D.C. Court Vacates SEC Rule on Annuities Ahead of Senate Reform Vote
July 13, 2010 by Sean P. Carr
The U.S. Court of Appeals for the District of Columbia Circuit ordered a U.S. Securities and Exchange Commission rule to regulate equity-indexed annuities as securities to be vacated, dealing a victory to a coalition of annuity issuers and state insurance commissioners.
The order in American Equity Investment Life Insurance Co., et al v. Securities and Exchange Commission came as the U.S. Senate is preparing to vote on a financial regulatory reform bill that would also reverse SEC Rule 151A, which was to take effect Jan. 12, 2011 (BestWire, June 24, 2010). Lawmakers added the amendment during conference committee deliberations; the House of Representatives voted 237-192 to back the Wall Street reform bill, HR 4173 (BestWire, July 1, 2010).
The SEC “failed properly to consider the effect of the rule upon efficiency, competition and capital formation,” the appeals court found in its order, which was in response to a petition from plaintiffs. In vacating the rule, the judges went further than their July 2009 decision, which asked the SEC to reconsider its rule. That decision faulted the SEC, but did not find it to be in violation of the Securities Act of 1933 (BestWire, July 21, 2009).
The court lost patience with the SEC, said Wendy C. Waugaman, president and chief executive officer, American Equity Investment Life Holding Co. “We believe the court’s decision sets an important precedent on the appropriate remedy when an agency like the SEC adopts a rule in a flawed rulemaking process,” she said in an e-mail.
“The commission will study the court order as well as the financial reform legislation under consideration by Congress to determine how best to proceed,” SEC spokesman John Nester said.

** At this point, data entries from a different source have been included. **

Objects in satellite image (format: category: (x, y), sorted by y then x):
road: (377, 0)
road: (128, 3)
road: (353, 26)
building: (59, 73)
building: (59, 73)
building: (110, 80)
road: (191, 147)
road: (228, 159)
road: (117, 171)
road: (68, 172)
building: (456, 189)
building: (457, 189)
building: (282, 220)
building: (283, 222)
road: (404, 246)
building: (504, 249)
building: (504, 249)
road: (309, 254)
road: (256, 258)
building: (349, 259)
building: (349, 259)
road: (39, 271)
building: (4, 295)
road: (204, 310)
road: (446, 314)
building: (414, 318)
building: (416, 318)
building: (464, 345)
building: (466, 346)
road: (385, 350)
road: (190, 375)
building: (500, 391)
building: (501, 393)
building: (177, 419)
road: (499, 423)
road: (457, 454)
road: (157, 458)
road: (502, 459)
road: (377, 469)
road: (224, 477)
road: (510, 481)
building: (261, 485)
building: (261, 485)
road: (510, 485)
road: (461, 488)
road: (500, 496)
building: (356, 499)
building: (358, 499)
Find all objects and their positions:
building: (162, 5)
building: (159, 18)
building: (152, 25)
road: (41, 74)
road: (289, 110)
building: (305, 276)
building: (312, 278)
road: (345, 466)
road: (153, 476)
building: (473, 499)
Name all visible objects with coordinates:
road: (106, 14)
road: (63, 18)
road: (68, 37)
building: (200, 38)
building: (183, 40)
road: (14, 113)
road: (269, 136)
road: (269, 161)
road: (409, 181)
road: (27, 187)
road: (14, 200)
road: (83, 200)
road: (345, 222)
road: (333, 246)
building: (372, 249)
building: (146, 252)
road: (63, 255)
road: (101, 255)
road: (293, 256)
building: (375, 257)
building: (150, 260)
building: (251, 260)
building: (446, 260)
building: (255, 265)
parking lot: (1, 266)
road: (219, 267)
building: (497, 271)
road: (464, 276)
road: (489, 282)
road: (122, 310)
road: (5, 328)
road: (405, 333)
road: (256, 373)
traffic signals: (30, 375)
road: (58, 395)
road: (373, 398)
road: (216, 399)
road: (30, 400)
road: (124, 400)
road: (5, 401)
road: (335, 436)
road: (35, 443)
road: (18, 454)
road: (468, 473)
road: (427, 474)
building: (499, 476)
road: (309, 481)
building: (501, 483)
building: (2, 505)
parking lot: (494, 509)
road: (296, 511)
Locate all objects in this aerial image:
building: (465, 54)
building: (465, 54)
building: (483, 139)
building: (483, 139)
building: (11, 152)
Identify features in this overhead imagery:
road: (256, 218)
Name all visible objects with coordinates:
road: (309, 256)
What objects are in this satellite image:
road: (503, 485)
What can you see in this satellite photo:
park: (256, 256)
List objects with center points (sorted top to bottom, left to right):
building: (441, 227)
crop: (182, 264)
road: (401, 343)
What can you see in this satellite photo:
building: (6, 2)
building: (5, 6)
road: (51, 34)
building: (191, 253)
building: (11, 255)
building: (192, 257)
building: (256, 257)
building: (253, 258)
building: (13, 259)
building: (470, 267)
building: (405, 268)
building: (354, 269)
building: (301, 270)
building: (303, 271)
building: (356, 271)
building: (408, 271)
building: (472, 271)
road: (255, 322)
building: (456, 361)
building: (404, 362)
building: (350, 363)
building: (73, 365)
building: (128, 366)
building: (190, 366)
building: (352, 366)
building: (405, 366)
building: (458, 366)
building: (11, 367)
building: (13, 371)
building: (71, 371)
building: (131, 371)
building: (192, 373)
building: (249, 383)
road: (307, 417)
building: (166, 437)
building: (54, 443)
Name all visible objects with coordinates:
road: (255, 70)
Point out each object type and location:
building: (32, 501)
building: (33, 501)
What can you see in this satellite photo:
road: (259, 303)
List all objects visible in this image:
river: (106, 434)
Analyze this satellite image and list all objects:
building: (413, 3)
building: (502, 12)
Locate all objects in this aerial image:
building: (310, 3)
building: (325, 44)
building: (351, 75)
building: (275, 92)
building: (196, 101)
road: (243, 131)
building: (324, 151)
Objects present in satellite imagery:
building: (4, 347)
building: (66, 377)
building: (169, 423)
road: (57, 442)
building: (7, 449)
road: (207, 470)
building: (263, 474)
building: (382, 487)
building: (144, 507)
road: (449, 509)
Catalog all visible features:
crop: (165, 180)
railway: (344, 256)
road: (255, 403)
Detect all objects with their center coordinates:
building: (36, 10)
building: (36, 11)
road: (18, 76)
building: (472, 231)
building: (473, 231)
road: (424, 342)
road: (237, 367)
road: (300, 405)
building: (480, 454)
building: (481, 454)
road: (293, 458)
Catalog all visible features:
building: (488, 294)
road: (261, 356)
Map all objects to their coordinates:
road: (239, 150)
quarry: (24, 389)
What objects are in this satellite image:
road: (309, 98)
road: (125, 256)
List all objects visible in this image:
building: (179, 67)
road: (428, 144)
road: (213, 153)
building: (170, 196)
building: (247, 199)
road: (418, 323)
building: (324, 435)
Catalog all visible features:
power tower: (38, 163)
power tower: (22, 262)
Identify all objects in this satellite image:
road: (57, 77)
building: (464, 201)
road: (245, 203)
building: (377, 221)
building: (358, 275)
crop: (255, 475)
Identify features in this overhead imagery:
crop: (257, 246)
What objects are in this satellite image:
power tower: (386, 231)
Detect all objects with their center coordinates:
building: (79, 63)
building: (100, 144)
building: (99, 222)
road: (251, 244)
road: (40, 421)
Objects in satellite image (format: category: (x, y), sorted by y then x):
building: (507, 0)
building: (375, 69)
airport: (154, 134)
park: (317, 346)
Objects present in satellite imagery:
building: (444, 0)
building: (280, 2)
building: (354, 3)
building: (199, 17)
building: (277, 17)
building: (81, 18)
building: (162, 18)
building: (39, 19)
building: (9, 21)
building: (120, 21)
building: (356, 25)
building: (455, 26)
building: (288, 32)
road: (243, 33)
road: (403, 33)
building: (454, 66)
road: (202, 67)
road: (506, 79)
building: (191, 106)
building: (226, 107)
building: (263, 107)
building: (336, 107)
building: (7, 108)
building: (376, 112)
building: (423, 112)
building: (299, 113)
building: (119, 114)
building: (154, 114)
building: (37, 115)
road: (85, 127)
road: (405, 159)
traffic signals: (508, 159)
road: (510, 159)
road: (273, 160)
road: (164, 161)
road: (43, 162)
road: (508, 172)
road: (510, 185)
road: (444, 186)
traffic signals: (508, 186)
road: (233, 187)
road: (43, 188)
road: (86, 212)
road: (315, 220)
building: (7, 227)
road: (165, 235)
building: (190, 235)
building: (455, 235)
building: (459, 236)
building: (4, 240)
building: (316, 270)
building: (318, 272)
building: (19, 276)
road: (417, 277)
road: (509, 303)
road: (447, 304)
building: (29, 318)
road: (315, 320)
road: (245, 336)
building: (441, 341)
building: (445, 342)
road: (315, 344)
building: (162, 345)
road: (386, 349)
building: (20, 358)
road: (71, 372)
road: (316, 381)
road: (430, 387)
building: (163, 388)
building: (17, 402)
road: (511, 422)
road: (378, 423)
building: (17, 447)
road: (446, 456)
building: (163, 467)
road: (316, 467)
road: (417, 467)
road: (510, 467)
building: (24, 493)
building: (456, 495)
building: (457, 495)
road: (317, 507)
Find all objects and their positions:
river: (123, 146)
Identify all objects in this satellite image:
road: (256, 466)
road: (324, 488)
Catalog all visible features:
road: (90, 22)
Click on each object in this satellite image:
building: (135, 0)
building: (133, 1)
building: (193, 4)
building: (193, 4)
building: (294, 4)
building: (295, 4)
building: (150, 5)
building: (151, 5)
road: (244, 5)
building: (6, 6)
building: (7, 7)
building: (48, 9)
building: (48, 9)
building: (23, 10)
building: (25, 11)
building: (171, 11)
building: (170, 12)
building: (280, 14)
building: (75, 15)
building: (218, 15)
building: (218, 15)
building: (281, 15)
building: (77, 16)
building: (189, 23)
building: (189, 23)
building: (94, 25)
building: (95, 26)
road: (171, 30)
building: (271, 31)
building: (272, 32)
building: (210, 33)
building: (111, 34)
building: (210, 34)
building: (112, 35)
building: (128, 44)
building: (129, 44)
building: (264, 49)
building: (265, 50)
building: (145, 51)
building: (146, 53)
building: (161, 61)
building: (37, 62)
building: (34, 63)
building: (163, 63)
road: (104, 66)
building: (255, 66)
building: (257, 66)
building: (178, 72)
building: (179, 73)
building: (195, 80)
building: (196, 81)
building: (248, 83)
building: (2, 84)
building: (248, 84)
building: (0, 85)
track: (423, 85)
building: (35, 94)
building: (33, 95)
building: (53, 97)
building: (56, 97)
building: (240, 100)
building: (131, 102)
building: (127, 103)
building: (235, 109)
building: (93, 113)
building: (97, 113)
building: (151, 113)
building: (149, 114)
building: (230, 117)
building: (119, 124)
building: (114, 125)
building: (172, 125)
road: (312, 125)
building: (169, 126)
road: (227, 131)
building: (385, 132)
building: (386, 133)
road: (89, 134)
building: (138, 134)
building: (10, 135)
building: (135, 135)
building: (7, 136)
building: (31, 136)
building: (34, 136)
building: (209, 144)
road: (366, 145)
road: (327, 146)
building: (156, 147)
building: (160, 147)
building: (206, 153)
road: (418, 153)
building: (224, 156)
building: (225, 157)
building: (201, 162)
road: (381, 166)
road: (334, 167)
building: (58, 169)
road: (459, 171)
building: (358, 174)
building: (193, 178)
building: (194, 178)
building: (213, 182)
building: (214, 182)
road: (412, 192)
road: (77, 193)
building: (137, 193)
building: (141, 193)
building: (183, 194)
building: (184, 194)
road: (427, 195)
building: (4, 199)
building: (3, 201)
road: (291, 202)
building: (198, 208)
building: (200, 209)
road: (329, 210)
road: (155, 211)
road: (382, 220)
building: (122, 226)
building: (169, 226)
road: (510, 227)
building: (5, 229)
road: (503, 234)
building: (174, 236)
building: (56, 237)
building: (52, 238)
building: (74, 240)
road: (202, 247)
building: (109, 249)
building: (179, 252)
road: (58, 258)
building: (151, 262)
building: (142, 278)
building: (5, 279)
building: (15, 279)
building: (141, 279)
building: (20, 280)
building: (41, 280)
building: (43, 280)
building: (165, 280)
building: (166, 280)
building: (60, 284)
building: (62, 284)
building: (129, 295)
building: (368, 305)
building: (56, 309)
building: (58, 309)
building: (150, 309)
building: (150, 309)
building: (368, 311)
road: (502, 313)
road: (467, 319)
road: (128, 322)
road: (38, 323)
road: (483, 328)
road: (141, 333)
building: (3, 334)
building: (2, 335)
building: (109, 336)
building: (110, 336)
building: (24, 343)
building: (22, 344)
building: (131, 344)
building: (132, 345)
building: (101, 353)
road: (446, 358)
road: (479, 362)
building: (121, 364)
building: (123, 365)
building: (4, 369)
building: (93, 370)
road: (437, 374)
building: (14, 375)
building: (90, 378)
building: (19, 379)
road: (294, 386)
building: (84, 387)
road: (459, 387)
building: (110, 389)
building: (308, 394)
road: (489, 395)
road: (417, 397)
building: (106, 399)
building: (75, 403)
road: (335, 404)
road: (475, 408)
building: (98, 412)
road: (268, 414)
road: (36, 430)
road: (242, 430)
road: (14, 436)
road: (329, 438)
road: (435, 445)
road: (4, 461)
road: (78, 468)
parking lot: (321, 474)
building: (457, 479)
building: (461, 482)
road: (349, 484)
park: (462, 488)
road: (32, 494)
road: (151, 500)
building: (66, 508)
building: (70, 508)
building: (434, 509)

The judges agreed with plaintiffs that the SEC did not conduct due diligence when creating the flawed rule, said Jim Poolman, spokesman for the Coalition for Indexed Products, a group that includes the plaintiffs that sell indexed annuities. “The SEC failed to consider the strong state regulations in place to protect consumers, and how the rule would diminish the choices for consumers,” said Poolman, a former North Dakota insurance commissioner.
In December 2008, the commission voted to reclassify the annuities as securities, not insurance products. Indexed annuities would be treated as securities if amounts payable by the insurer are more likely than not to surpass amounts guaranteed under the contract. Insurance carriers would be required to file their products with the SEC and offer them via a prospectus (BestWire, Dec. 17, 2009).
The court order “alleviates the limbo that state insurance regulators, members of the insurance industry and consumers have been in,” National Association of Insurance Commissioners President and West Virginia Insurance Commissioner Jane L .Cline said in a statement. The NAIC also sued to block the SEC rule.
In the past year, state insurance commissioners have strengthened suitability marketing standards for annuities through a new model law, NAIC President-elect and Iowa Insurance Commissioner Susan Voss said in a statement. “State insurance regulators will continue to protect consumers and build upon our history of effective regulation of these products,” she said.